Start of Block

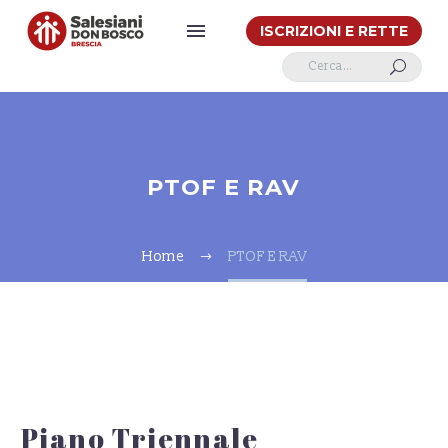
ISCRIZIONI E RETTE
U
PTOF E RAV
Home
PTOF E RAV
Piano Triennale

End of Block
Start of Block

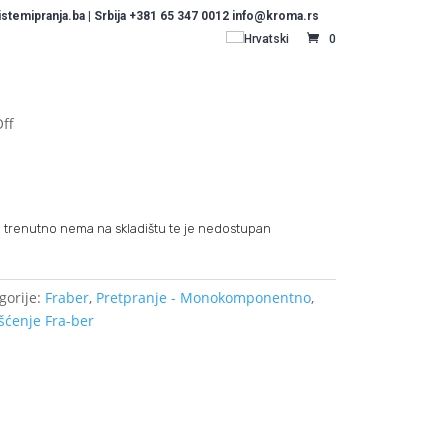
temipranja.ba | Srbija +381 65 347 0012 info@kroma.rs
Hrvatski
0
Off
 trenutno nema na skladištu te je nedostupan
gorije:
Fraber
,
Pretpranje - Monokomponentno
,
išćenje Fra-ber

End of Block

= TRY IT =
Give back, exactly as written, the stretch from the line with "ISCRIZIONI E RETTE" through the line with "Piano Triennale", and no other lines from the records above.

= EXERCISE OUTPUT =
ISCRIZIONI E RETTE
U
PTOF E RAV
Home
PTOF E RAV
Piano Triennale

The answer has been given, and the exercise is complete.